Data excerpts:
_____

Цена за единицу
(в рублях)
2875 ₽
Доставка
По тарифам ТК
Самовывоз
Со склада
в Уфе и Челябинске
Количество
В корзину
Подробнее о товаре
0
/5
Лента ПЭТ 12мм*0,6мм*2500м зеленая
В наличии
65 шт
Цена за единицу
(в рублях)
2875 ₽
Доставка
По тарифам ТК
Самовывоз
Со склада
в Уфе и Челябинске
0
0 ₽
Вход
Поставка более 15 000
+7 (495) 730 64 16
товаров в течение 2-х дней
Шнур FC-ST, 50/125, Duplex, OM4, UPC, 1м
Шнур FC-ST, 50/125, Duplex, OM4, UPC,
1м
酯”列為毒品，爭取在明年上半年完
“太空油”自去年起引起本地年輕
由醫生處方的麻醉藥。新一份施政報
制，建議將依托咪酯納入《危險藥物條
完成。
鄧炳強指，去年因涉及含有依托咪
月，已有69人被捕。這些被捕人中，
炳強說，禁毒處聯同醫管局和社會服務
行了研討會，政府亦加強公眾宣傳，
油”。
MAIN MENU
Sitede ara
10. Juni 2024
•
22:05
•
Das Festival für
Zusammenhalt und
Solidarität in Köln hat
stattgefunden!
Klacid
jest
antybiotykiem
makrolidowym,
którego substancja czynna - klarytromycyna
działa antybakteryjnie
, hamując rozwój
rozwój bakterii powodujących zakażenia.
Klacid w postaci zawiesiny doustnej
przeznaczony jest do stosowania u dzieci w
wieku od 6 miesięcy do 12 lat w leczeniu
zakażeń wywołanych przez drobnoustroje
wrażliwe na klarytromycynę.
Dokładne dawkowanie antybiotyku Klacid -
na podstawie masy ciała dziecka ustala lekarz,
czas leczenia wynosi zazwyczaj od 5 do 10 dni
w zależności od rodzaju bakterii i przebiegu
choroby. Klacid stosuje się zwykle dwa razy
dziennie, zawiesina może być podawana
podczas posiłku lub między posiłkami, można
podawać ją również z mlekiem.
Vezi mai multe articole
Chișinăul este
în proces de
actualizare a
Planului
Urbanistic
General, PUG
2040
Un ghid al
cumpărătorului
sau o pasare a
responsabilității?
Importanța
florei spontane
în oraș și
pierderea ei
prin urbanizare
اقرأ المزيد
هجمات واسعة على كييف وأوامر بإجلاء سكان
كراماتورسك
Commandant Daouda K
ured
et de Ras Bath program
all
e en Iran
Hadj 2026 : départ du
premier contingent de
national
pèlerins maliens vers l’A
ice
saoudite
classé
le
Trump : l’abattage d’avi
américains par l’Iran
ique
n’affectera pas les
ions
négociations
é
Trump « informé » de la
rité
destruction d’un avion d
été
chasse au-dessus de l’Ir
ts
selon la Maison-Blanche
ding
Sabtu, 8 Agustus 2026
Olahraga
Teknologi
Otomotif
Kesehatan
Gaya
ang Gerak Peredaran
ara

_____

## Job item
Reproduce each entry above character for character.

## Response to this task
Цена за единицу
(в рублях)
2875 ₽
Доставка
По тарифам ТК
Самовывоз
Со склада
в Уфе и Челябинске
Количество
В корзину
Подробнее о товаре
0
/5
Лента ПЭТ 12мм*0,6мм*2500м зеленая
В наличии
65 шт
Цена за единицу
(в рублях)
2875 ₽
Доставка
По тарифам ТК
Самовывоз
Со склада
в Уфе и Челябинске
0
0 ₽
Вход
Поставка более 15 000
+7 (495) 730 64 16
товаров в течение 2-х дней
Шнур FC-ST, 50/125, Duplex, OM4, UPC, 1м
Шнур FC-ST, 50/125, Duplex, OM4, UPC,
1м
酯”列為毒品，爭取在明年上半年完
“太空油”自去年起引起本地年輕
由醫生處方的麻醉藥。新一份施政報
制，建議將依托咪酯納入《危險藥物條
完成。
鄧炳強指，去年因涉及含有依托咪
月，已有69人被捕。這些被捕人中，
炳強說，禁毒處聯同醫管局和社會服務
行了研討會，政府亦加強公眾宣傳，
油”。
MAIN MENU
Sitede ara
10. Juni 2024
•
22:05
•
Das Festival für
Zusammenhalt und
Solidarität in Köln hat
stattgefunden!
Klacid
jest
antybiotykiem
makrolidowym,
którego substancja czynna - klarytromycyna
działa antybakteryjnie
, hamując rozwój
rozwój bakterii powodujących zakażenia.
Klacid w postaci zawiesiny doustnej
przeznaczony jest do stosowania u dzieci w
wieku od 6 miesięcy do 12 lat w leczeniu
zakażeń wywołanych przez drobnoustroje
wrażliwe na klarytromycynę.
Dokładne dawkowanie antybiotyku Klacid -
na podstawie masy ciała dziecka ustala lekarz,
czas leczenia wynosi zazwyczaj od 5 do 10 dni
w zależności od rodzaju bakterii i przebiegu
choroby. Klacid stosuje się zwykle dwa razy
dziennie, zawiesina może być podawana
podczas posiłku lub między posiłkami, można
podawać ją również z mlekiem.
Vezi mai multe articole
Chișinăul este
în proces de
actualizare a
Planului
Urbanistic
General, PUG
2040
Un ghid al
cumpărătorului
sau o pasare a
responsabilității?
Importanța
florei spontane
în oraș și
pierderea ei
prin urbanizare
اقرأ المزيد
هجمات واسعة على كييف وأوامر بإجلاء سكان
كراماتورسك
Commandant Daouda K
ured
et de Ras Bath program
all
e en Iran
Hadj 2026 : départ du
premier contingent de
national
pèlerins maliens vers l’A
ice
saoudite
classé
le
Trump : l’abattage d’avi
américains par l’Iran
ique
n’affectera pas les
ions
négociations
é
Trump « informé » de la
rité
destruction d’un avion d
été
chasse au-dessus de l’Ir
ts
selon la Maison-Blanche
ding
Sabtu, 8 Agustus 2026
Olahraga
Teknologi
Otomotif
Kesehatan
Gaya
ang Gerak Peredaran
ara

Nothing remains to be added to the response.